Study material START

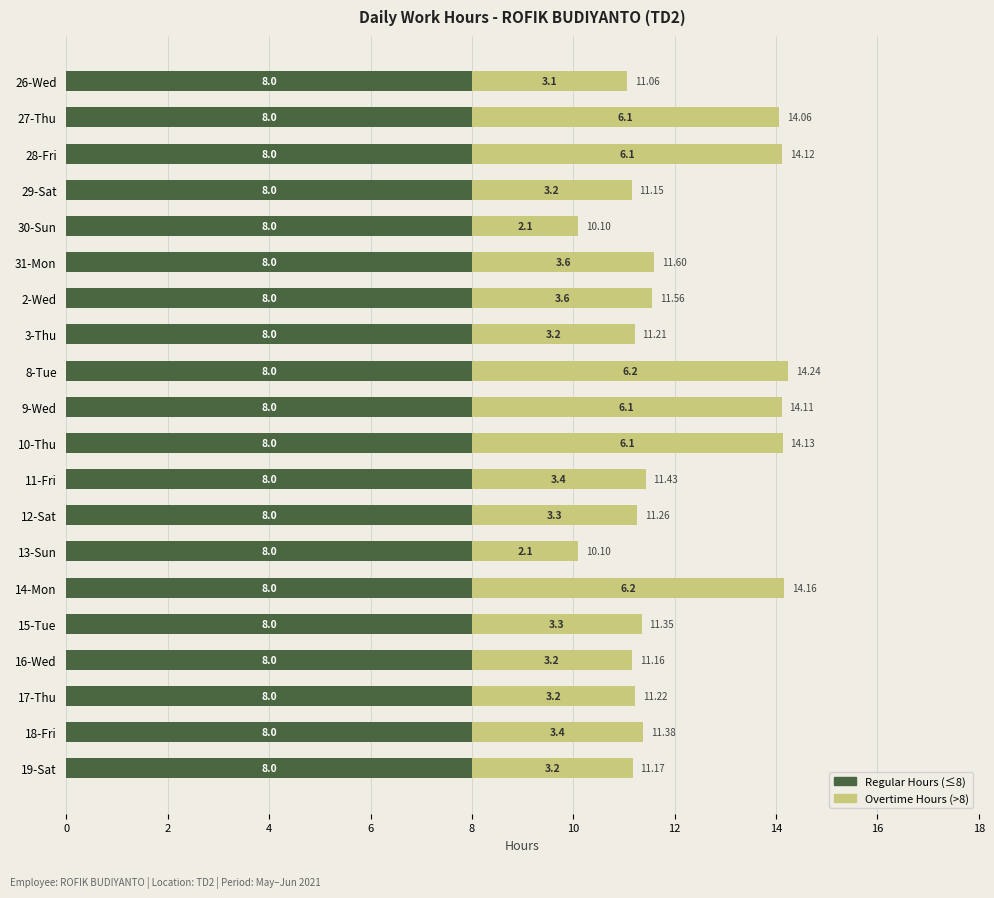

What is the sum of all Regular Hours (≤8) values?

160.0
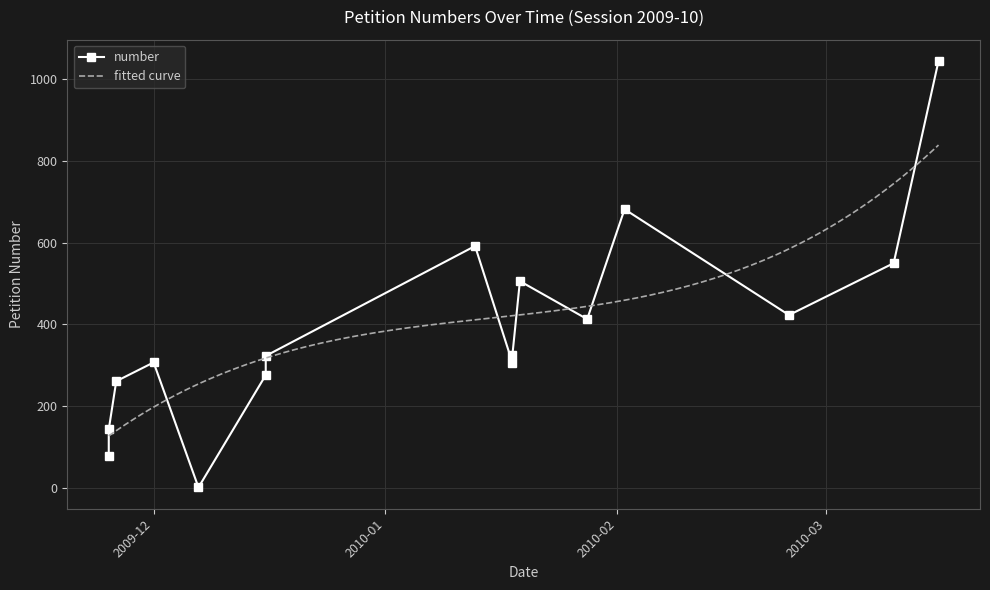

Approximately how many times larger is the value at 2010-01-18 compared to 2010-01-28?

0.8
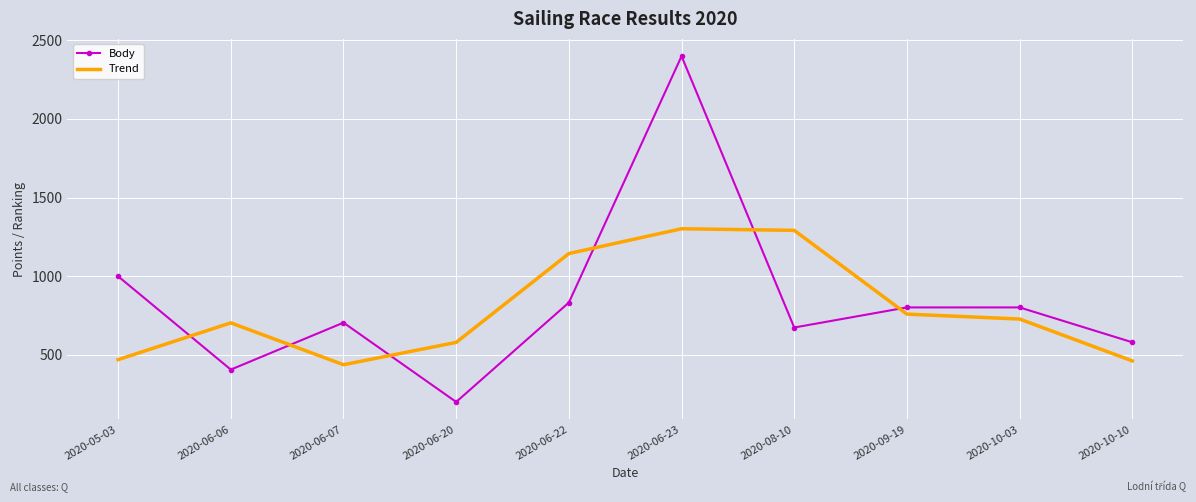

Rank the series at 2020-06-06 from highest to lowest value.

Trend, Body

Study material END

What you will do:
Reproduce the rows above word for word, leaving out the pictures.

Response below:
What is the sum of all Regular Hours (≤8) values?

160.0

Approximately how many times larger is the value at 2010-01-18 compared to 2010-01-28?

0.8

Rank the series at 2020-06-06 from highest to lowest value.

Trend, Body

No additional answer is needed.